The answer? Schedule your tweets.  There are many different sites that will allow you to do this, but my favorite is Hootsuite.com

Hootsuite is a social media management site that allows you to manage a variety of platforms, analyze your success, and my favorite, schedule tweets and posts in advance.  There are pro versions that allows you to add more profiles and users, but a lot can be done with the free version, which allows up to 3 social profiles.

First, you’ll need an account. Head to hootsuite.com and choose your plan. Again, the free plan is a great place to start and for most small to midsize groups should work well. Create your account and then choose the  social media platforms you’ll connect. (Do be careful when choosing your platforms that you are picking your organization’s profiles and not your own.  You don’t want to invite your entire audience to join you for Funky Friday drinks; see Red Cross rogue tweet handling if this occurs.)

Once you’ve chosen your accounts, you’ll see them appear in tabs across the top of your dashboard.  The Twitter tab is one of my favorites because I can sit from on high and peer into the twitterverse seeing the CSO’s home feed, mentions, sent tweets, scheduled tweets, messages, and any streams we’re following in one place.

Type your message in the "Compose your Message" box.
Type your message in the “Compose your Message” box.

To schedule your post, begin typing it into the white box at the top that says “Compose message”.  To add a link, paste the link into the box for the actual link or paste it into the “add a link” box for a shorter version.  To add a picture or another file, click the paperclip icon and choose your file.  You are restricted to character limits and adding links or photos count in those limits.

You can use hashtags and @mentions in your messages, but the @mentions only connect to Twitter users.  If you want to connect to a Facebook page, I’d suggest scheduling or posting your message directly through that site.

Click your platform, add any links and type your message
Click your platform, add any links and type your message

To the left of your message, choose the platforms you’ll want to post it to.  Remember, what may be a good message for Twitter may not necessarily be a good message for Facebook or LinkedIn, so check yourself before choosing the platforms.

Source information:
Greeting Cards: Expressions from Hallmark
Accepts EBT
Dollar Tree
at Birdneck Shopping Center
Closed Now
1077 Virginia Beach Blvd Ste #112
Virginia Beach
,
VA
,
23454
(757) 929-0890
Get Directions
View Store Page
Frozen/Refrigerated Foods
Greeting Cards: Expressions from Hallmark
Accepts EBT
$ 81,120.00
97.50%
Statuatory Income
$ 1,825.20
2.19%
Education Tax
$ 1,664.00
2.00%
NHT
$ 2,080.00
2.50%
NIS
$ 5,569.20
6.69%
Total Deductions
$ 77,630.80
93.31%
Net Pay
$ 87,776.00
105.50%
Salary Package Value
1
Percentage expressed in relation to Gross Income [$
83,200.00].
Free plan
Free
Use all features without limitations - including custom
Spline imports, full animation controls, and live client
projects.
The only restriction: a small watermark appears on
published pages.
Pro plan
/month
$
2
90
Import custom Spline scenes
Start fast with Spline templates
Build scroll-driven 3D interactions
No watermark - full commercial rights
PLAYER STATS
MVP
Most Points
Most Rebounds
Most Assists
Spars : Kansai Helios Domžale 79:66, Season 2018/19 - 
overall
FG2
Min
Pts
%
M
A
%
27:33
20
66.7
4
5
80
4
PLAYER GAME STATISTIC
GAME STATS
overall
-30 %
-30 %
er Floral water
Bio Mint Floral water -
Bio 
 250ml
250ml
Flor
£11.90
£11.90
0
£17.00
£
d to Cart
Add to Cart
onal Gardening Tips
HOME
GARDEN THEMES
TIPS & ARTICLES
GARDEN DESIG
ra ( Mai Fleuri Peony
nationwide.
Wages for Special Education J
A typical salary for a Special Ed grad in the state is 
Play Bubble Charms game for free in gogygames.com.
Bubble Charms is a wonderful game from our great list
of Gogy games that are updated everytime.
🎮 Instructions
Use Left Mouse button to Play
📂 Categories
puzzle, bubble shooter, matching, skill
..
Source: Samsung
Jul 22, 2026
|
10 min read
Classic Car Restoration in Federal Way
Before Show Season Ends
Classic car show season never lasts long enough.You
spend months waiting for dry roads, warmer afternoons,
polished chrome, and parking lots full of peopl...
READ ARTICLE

To do: Extend the Hootsuite scheduling guide above, picking up after its last sentence about choosing platforms.

Task answer:
Choose the date and times that you want your message to go out
Choose the date and times that you want your message to go out

Once you’ve picked your platform, click on the calendar icon and choose the date and time that you’d like to send it.  You can schedule 5 minutes into the future and beyond.  Do make sure that the AM or PM button is correct. Check your message one more time for any errors and click “Send Now”. (It doesn’t actually send it now, but queues it up for its scheduled time.)

You will want to keep track of what you schedule, so you can watch it for any comments, retweets, etc. so check out my post about Putting your Social Media Plan into Action for a handy Excel sheet to keep track of every post.

About Sarah Marczynski

Sarah joined the Chattanooga Symphony & Opera in 2010 working with the Marketing and Development staffs and quickly became interested in community engagement and education. She holds a Master’s of Public Administration focusing in Nonprofit Arts Management from the University of Tennessee at Chattanooga where her capstone and other work under Dr. Christopher Horne examined attendance patterns in high-art cultural institutions and network relationships between local arts agencies and cultural partners. She also holds a Bachelor’s of Vocal Music Education from UTC, where she studied under Dr. Kevin Ford and Ron Ulen.

Sarah has been active in the Chattanooga arts community, serving as the founding chair of the Chattanooga Young Artistic Network (CYAN), graduating from the Holmberg Arts Leadership Institute, and working with the Chattanooga Boys Choir, the Choral Arts Society, the Hunter Museum of American Art, the Chattanooga Bach Choir.

Outside of the arts world, Sarah pretends to be an excellent cook (but she's broken 2 ovens), reads Jane Austen novels, and watches way too much House of Cards.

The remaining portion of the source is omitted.